Nigeria: Lessons From Thaksin Shinawatra’s Conviction

A couple of weeks back, a former Prime-Minister of The Republic of Thailand, in the person of Thaksin Shinawatra, was sentenced to two (2) years imprisonment by a Court in the country, on charges of corruption and fraudulent embezzlement of public funds, throwing a wide section of this struggling Asian nation into wide ecstasy and jubilation.

It is noteworthy that ex-PM Shinawatra, who was alleged to have shamelessly looted the treasury of his country, siphoning huge sums of monies abroad, had all along been evading arrest and playing the game of hide and seek, as regards returning back home to answer to these charges. Instead of owning up to his sins, he has preferred to remain in exile in England, where he has continued to live large, throwing money around in reckless extravagance, and at one time even became the owner of topflight English Premier League club side, Manchester City, before he later sold it to the Abu Dhabi Group.

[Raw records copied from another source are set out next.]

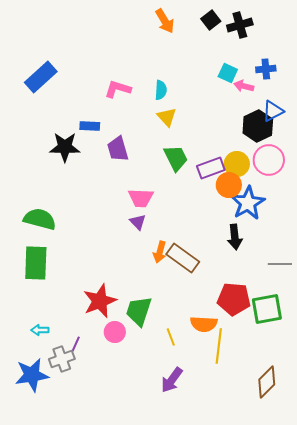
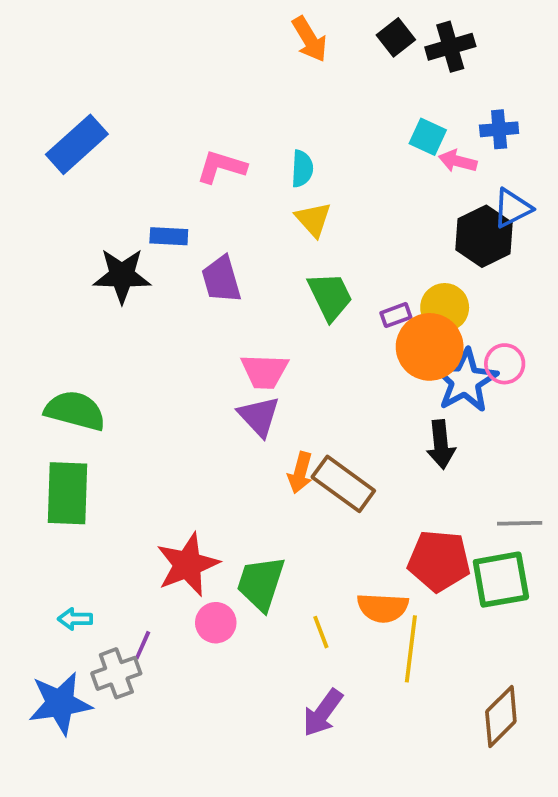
pink circle: (269, 160) -> (505, 364), moved, size x0.7
purple rectangle: (211, 168) -> (396, 315), size x0.6
orange circle: (229, 185) -> (430, 347), size x1.4
purple triangle: (138, 222) -> (259, 416), size x1.4
gray line: (280, 264) -> (520, 523), moved

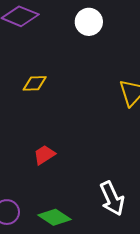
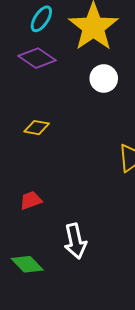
white arrow: (112, 199) -> (75, 241), moved

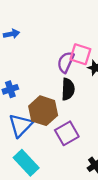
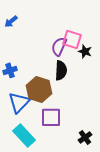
blue arrow: (11, 34) -> (11, 21), turned 152
purple square: (67, 133) -> (51, 117), moved, turned 30

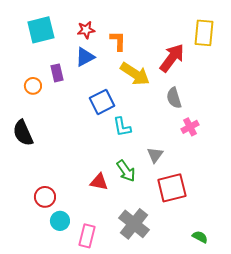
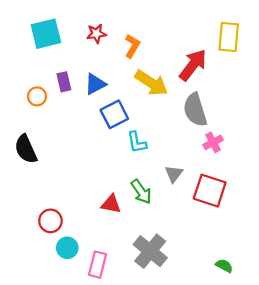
orange L-shape: (118, 41) -> (132, 46), turned 30
blue triangle: (85, 57) -> (95, 84), moved
gray semicircle: (174, 98) -> (195, 110), size x1.4
red square: (172, 188) -> (210, 191), moved, turned 32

Though Thaksin Shinawatra may have been convicted in absence, however, the Shinawatra’s case quickly reminds one of the peculiar corruption in Africa, particularly in Nigeria, and of how many of how leaders have in time past plundered the economy and looted the treasury, and still got away with it. Even though it is not usually unusual for the new governments to quickly institute some phony probe panels and investigative commissions, but the undeniable truth is that they usually fade away as quick as they have come, and only end up been another source of distraction from their real job of governance, deceit, and unnecessary stirring up of the people’s hope.